It sounds like producers of chicory will add ingredients to expand the amount. And though this may be acceptable by some, others would prefer pure chicory and are willing to pay the price.
Forced and blanched in a warm, dark place, the bitter leaves find a ready market as a salad known as "barbe de Capucin" by the fanciful French. You may know these leaves as endive. Dandelion leaves, also chicory's relatives, appear on the table, too in spring, where people have learned the possibilities of salads, as they certainly have in Europe.

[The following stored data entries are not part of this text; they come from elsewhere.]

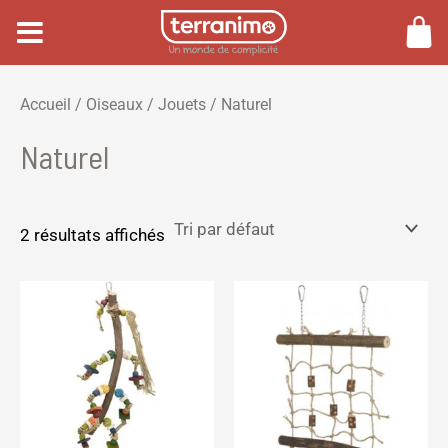
Aller
au
contenu
P
P
Accueil
/
Oiseaux
/
Jouets
/ Naturel
r
r
Naturel
i
i
x
x
m
m
2 résultats affichés
i
a
n
x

From the depth to which the tap-root penetrates, it is not unlikely the succory derived its name from the Latin _succurrere_ meaning - to run under. The Arabic name _chicourey_ testifies to the almost universal influence of Arabian physicians and writers in Europe after the Conquest.
Here are a couple of quotes from authors who's very words portray the beautiful blue wildflowers of the Chicory. Notice how in the first quote there is reference to cloudy days and morning flowers? Well that refers to the fact that Chicory flowers love cloudy days. And rain or shine they are all closed up by noon each day. They really are morning lovers.
"On cloudy days or in the morning only throughout midsummer the "peasant posy" opens its "dear blue eyes"
"Where tired feet
Toil to and fro;
Where flaunting Sun
May see thy heavenly hue,
Or weary Sorrow look from thee
Toward a tenderer blue!""
--Margaret Deland.
In his "Humble Bee" Emerson, too, sees only beauty in the "Succory to match the sky;"
And some writers see them as only pesky weeds. Virgil paints a picture of fields choked by them. For sure, if a farmer were growing something other than chicory and this flower took hold it would be nothing short of a disaster!
Vergil, rarely caught in a prosaic, practical mood, wrote, "And spreading succ'ry chokes the rising field."